Critiqué par les archéologues et les défenseurs de l’environnement, le futur tunnel ne serait pas rentable pour certains économistes. 

Le site de Stonehenge en 2007. © Photo Thegaretwiscombe, CC BY 2.0.
Le site de Stonehenge en 2007

Les photos du célèbre site archéologique le montrent rarement, mais la route A303, qui relie Londres au Sud-Ouest de l’Angleterre, passe à seulement 150 mètres de Stonehenge. Congestionnée et bruyante, cette route devrait bientôt être remplacée par un tunnel qui passera sous les mégalithes

Le projet mené par Highway Englands, entreprise publique gestionnaire des autoroutes anglaises, a pour but de décongestionner la voie actuelle, et fait partie d’un ensemble de huit ouvrages planifiés sur l’A303 pour améliorer la connexion au Sud-Ouest. Les travaux devraient commencer en 2021, pour être livrés en 2026.

Selon Highway Englands, l’enfouissement de la voie sera aussi bénéfique au site archéologique : les visiteurs n’auront plus à y supporter le bruit des véhicules. « Nous avons travaillé en étroite collaboration avec les associations patrimoniales, dont English Heritage et Historic England, pour assurer la protection du site durant les travaux et sur le long terme », rassure un porte-parole du Département des Transports.

Toutefois, pour Kate Fielden, membre de l’association de défense Stonehenge Alliance, les travaux « auront un impact vraiment choquant sur le site. […] Une nouvelle double-voie, des creusements profonds et les entrées du tunnel seront introduits dans ce paysage préhistorique unique ».

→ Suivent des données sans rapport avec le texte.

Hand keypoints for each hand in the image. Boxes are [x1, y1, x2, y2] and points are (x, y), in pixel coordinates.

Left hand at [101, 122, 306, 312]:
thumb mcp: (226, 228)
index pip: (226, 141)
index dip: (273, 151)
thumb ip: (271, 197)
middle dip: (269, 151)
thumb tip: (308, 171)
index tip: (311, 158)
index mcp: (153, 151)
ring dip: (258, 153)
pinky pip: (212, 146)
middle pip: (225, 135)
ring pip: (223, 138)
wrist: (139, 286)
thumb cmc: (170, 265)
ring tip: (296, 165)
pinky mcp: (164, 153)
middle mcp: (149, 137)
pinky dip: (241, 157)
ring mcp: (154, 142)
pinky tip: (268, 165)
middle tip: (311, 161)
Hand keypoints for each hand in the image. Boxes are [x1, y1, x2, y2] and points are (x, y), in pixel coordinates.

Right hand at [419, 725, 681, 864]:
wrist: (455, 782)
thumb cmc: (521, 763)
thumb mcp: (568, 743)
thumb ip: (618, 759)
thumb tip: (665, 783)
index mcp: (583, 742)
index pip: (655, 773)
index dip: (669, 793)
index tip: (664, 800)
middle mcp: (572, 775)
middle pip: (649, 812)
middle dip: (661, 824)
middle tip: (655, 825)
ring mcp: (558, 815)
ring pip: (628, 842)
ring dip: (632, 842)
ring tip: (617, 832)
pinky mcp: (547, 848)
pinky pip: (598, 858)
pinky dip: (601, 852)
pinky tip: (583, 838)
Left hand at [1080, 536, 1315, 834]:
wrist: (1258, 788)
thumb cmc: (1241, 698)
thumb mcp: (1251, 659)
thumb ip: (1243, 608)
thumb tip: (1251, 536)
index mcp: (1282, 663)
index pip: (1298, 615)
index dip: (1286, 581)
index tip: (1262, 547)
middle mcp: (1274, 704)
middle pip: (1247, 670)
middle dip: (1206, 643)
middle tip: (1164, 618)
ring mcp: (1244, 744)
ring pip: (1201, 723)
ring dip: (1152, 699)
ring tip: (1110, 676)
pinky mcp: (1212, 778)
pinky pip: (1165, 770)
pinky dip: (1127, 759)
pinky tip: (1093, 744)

Des archéologues craignent également des conséquences moins visibles : le percement du tunnel pourrait affecter l’équilibre de la nappe phréatique, et ainsi assécher les tourbières voisines. Cet environnement est propice à la conservation de vestiges archéologiques qui viendraient à disparaître en cas d’assèchement.

Ces considérations patrimoniales n’empêchent pas l’association English Heritage ou le National Trust de valider ce projet. Le montant des travaux se chiffre autour de 2 milliards de livres (2,3 Md€), et pour chaque livre dépensée, 1,15 livre de bénéfice est espérée.

Une prévision que le National Audit Office (NAO) considère comme optimiste. Pour arriver à ce chiffre, Highway Englands envisage un bénéfice lié à l’exploitation du site patrimoine culturel, qu’elle a chiffré en demandant au public combien il serait prêt à payer pour retirer le bruyant tronçon de l’A303. Cette méthode de prévision n’a pas convaincu la NAO. En utilisant un autre calcul, l’organisme public de contrôle des dépenses estime que 0,31 livre reviendrait dans les caisses pour 1 livre investie.

Dans son rapport, la NAO souligne également que ce type de projet engendre systématiquement des surcoûts durant les travaux. Compte-tenu de la nature historique du site, retards et révisions du projet sont à prévoir, et par conséquent, un retour sur investissement encore plus faible. Par ailleurs, le rapport note l’incertitude sur la provenance de cet investissement : privé ou public, la question reste en suspens.

Une série de réunions publiques aura lieu jusqu’à octobre 2019 pour évaluer l’impact du projet, avant une décision du Secrétaire aux transports en avril 2020.